I don't think thats quite right about the chickens being registered and a certain number of eggs having to be handed over. Chicken feed was rationed and you had to prove you had the chickens to get the feed so you could register a certain number of chickens. You could effectively then exchange your household egg ration for the chicken feed ration. That was a much better option since the egg ration was about 2-3 eggs a week but chickens will lay many more than that during the laying months.

Chickens lay a variable number of eggs though so it wasn't that you had to hand over a certain number of eggs to the authorities if you had chickens. People were encouraged to keep chickens to supplement their diets and were also encouraged to grow fruit and veg in their gardens which was also then their own to keep.

cloudtree Fri 01-Feb-19 20:58:16

The problem was the chicken feed ration wasn't sufficient to feed the chickens.
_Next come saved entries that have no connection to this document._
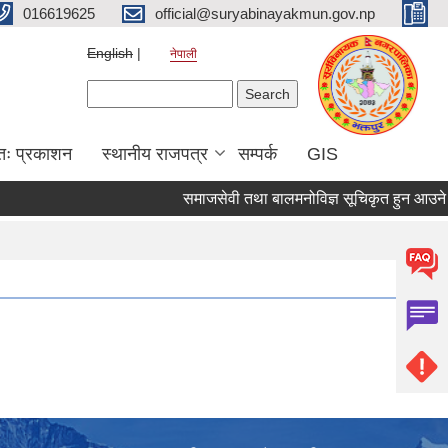
016619625
official@suryabinayakmun.gov.np
English
नेपाली
Search form
Search
तः प्रकाशन
स्थानीय राजपत्र
सम्पर्क
GIS
समाजसेवी तथा बालमनोविज्ञ सूचिकृत हुन आउने सम्बन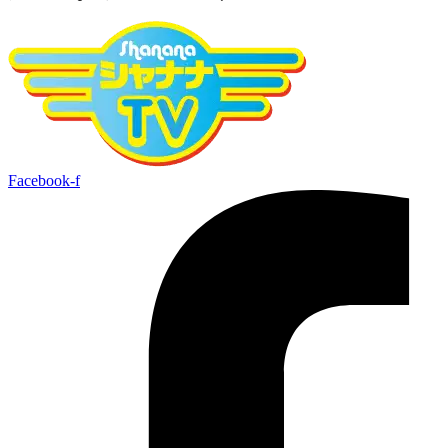
Facebook-f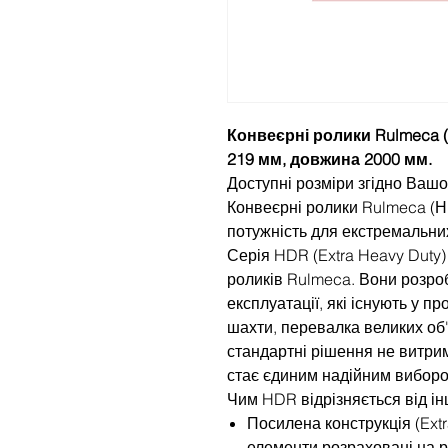
Конвеєрні ролики Rulmeca (
219 мм, довжина 2000 мм.
Доступні розміри згідно Вашо
Конвеєрні ролики Rulmeca (
потужність для екстремальни
Серія HDR (Extra Heavy Duty
роликів Rulmeca. Вони розро
експлуатації, які існують у пр
шахти, перевалка великих об'
стандартні рішення не витри
стає єдиним надійним виборо
Чим HDR відрізняється від ін
Посилена конструкція (Extr
елементи розраховані на 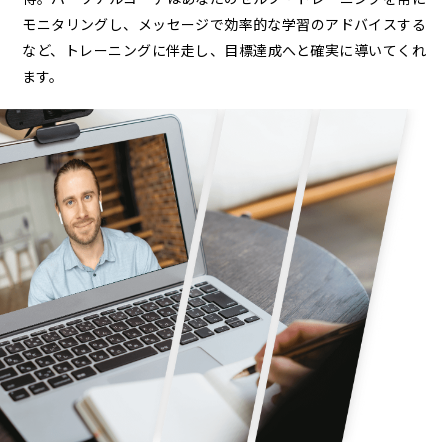
モニタリングし、メッセージで効率的な学習のアドバイスする
など、トレーニングに伴走し、目標達成へと確実に導いてくれ
ます。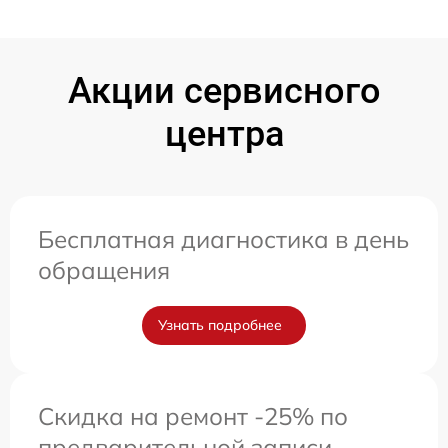
Акции сервисного
центра
Бесплатная диагностика в день
обращения
Узнать подробнее
Скидка на ремонт -25% по
предварительной записи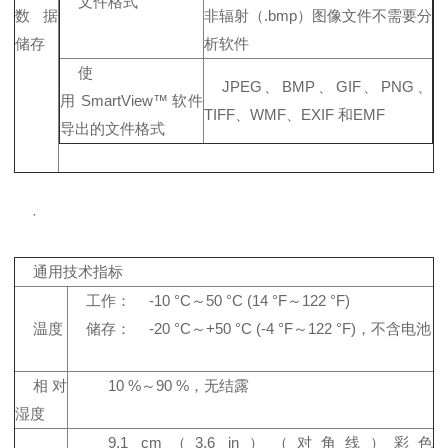
文件格式
数据
非辐射（.bmp）图像文件不需要分
储存
析软件
使
JPEG、BMP、GIF、PNG、
用 SmartView™ 软件
TIFF、WMF、EXIF 和EMF
导出的文件格式
·
通用技术指标
工作：
-10 °C～50 °C (14 °F～122 °F)
温度
储存：
-20 °C～+50 °C (-4 °F～122 °F)，不含电池
相对
10 %～90 %，无结露
湿度
9.1 cm（3.6 in）（对角线）彩色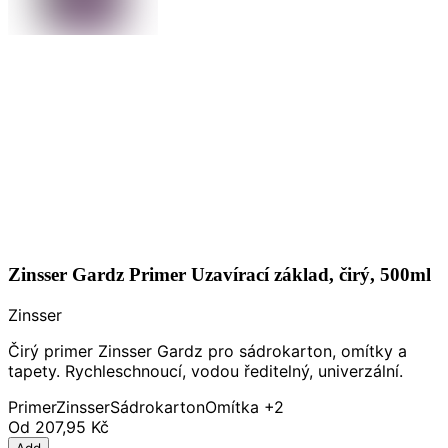
Zinsser Gardz Primer Uzavírací základ, čirý, 500ml
Zinsser
Čirý primer Zinsser Gardz pro sádrokarton, omítky a
tapety. Rychleschnoucí, vodou ředitelný, univerzální.
Primer
Zinsser
Sádrokarton
Omítka
+2
Od
207,95 Kč
Add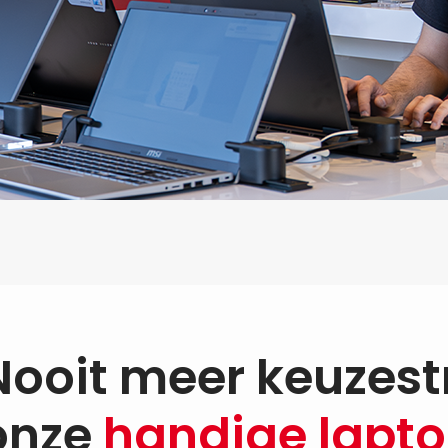
Nooit meer keuzest
onze
handige lapto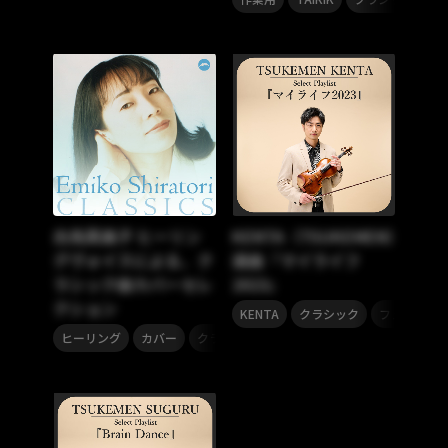
白鳥英美子 ヒーリン
KENTA（TSUKEMEN）
グヴォイスによる、ク
選曲『マイライフ
ラシック曲カバーセレ
2023』
クション
,
,
KENTA
クラシック
フュージョ
,
,
ヒーリング
カバー
クラシック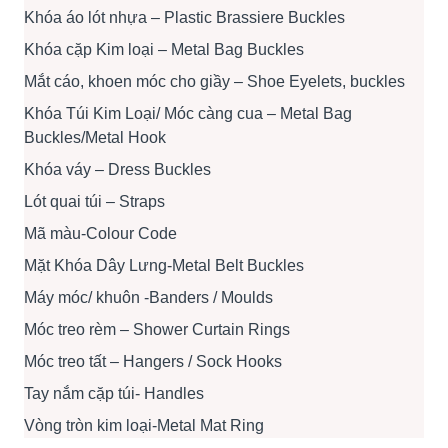
Khóa áo lót nhựa – Plastic Brassiere Buckles
Khóa cặp Kim loại – Metal Bag Buckles
Mắt cáo, khoen móc cho giầy – Shoe Eyelets, buckles
Khóa Túi Kim Loại/ Móc càng cua – Metal Bag
Buckles/Metal Hook
Khóa váy – Dress Buckles
Lót quai túi – Straps
Mã màu-Colour Code
Mặt Khóa Dây Lưng-Metal Belt Buckles
Máy móc/ khuôn -Banders / Moulds
Móc treo rèm – Shower Curtain Rings
Móc treo tất – Hangers / Sock Hooks
Tay nắm cặp túi- Handles
Vòng tròn kim loại-Metal Mat Ring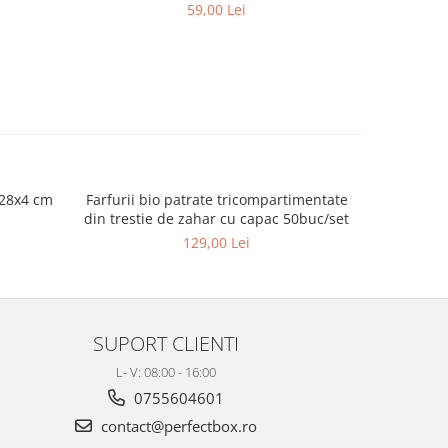
59,00 Lei
x28x4 cm
Farfurii bio patrate tricompartimentate
CAPAC CA
din trestie de zahar cu capac 50buc/set
129,00 Lei
SUPORT CLIENTI
L- V: 08:00 - 16:00
0755604601
contact@perfectbox.ro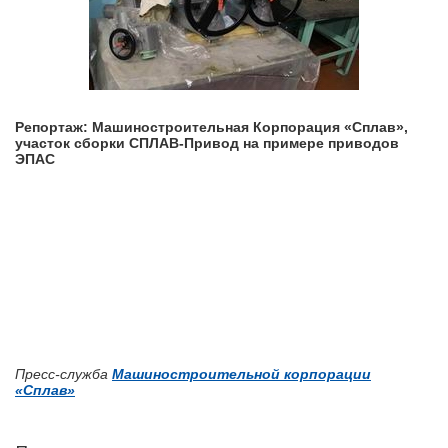
Репортаж: Машиностроительная Корпорация «Сплав»,
участок сборки СПЛАВ-Привод на примере приводов
ЭПАС
Пресс-служба
Машиностроительной корпорации
«Сплав»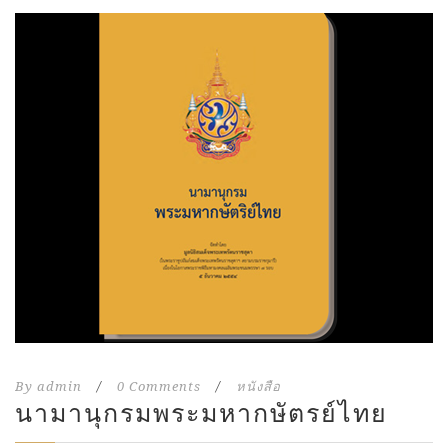
By
admin
/
0 Comments
/
หนังสือ
นามานุกรมพระมหากษัตรย์ไทย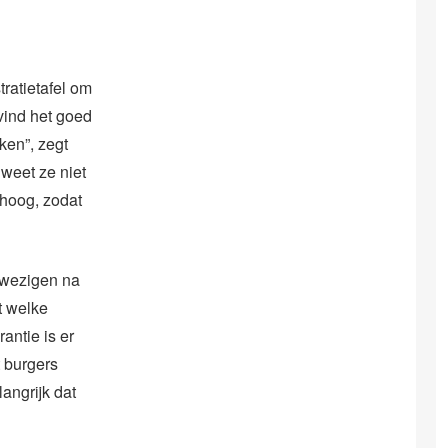
ratietafel om
vind het goed
ken”, zegt
weet ze niet
hoog, zodat
anwezigen na
t welke
rantie is er
t burgers
langrijk dat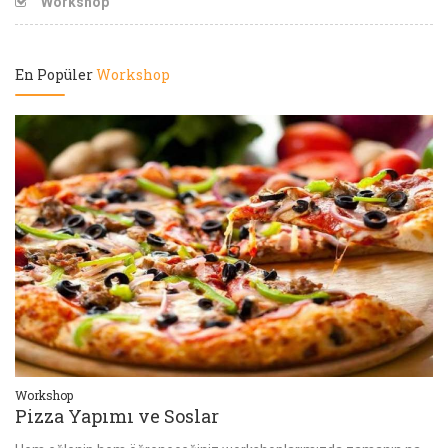
Workshop
En Popüler
Workshop
Workshop
Wo
Cheesecakeler
D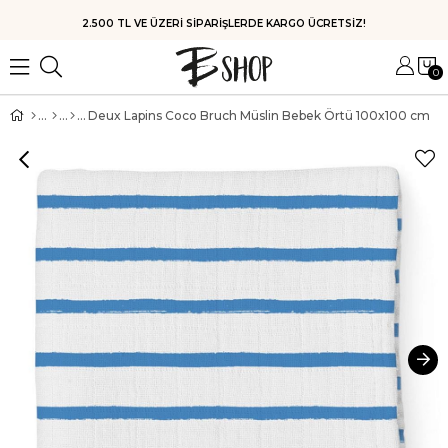
HIZLI KARGO
0
Deux Lapins Coco Bruch Müslin Bebek Örtü 100x100 cm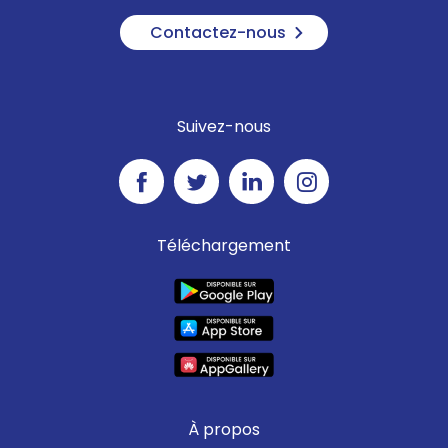
Contactez-nous
Suivez-nous
Téléchargement
À propos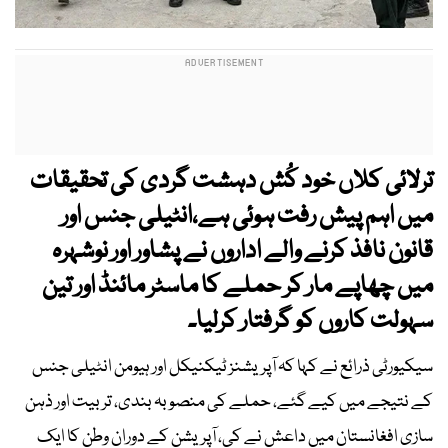
ترلائی کلاں خود کُش دہشت گردی کی تحقیقات
میں اہم پیش رفت ہوئی ہے،انٹیلی جنس اور
قانون نافذ کرنے والے اداروں نے پشاور اور نوشہرہ
میں چھاپے مار کر حملے کا ماسٹر مائنڈ اور تین
سہولت کاروں کو گرفتار کرلیا۔
سیکیورٹی ذرائع نے کہا کہ آپریشنز ٹیکنیکل اور ہیومن انٹیلی جنس
کے نتیجے میں کیے گئے، حملے کی منصوبہ بندی، تربیت اور ذہن
سازی افغانستان میں داعش نے کی، آپریشن کے دوران وطن کا ایک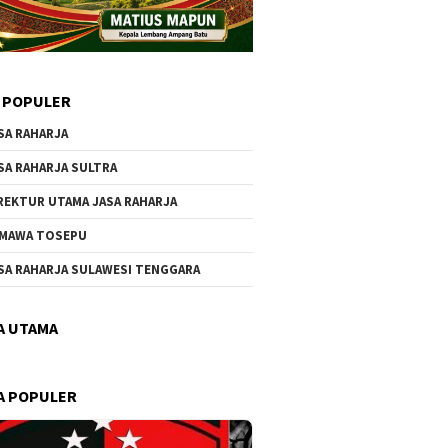
 POPULER
SA RAHARJA
SA RAHARJA SULTRA
REKTUR UTAMA JASA RAHARJA
MAWA TOSEPU
SA RAHARJA SULAWESI TENGGARA
A UTAMA
A POPULER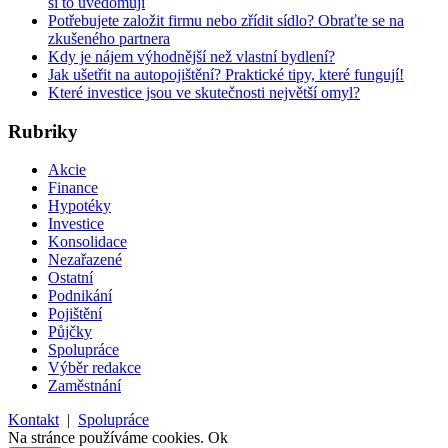
si to uvědomují
Potřebujete založit firmu nebo zřídit sídlo? Obraťte se na
zkušeného partnera
Kdy je nájem výhodnější než vlastní bydlení?
Jak ušetřit na autopojištění? Praktické tipy, které fungují!
Které investice jsou ve skutečnosti největší omyl?
Rubriky
Akcie
Finance
Hypotéky
Investice
Konsolidace
Nezařazené
Ostatní
Podnikání
Pojištění
Půjčky
Spolupráce
Výběr redakce
Zaměstnání
Kontakt
|
Spolupráce
Na stránce používáme cookies.
Ok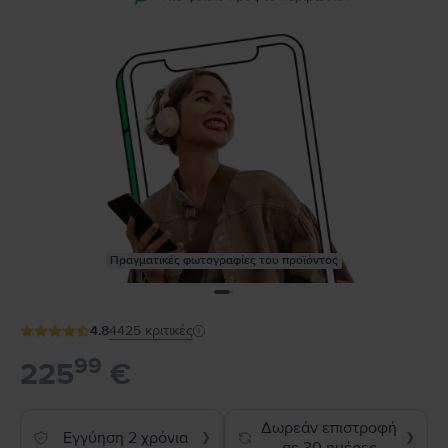
Πραγματικές φωτογραφίες του προϊόντος
4.8
4425
κριτικές
99
225
€
Δωρεάν επιστροφή
Εγγύηση 2 χρόνια
❯
❯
BadlyAgedMemes Fri 01-Feb-19 21:32:44

I've been talking about rationing with my DM last night. She was born during rationing, although not in the UK. One thing she stressed was that people in the countryside were pretty much always better off than those living in towns and cities. Even poor people in the countryside had either some land to grow something or to keep an animal or two, or some access to local "black market" trading with people they knew who had excess. (My greatgrandparents had cows, and bought "luxuries" with butter in the black market.)

A thing I'd never thought about: even though DM's folks kept animals, they needed special permits for things like how many animals they could slaughter and when. They weren't just able to make decisions on their own about the resources they owned themselves.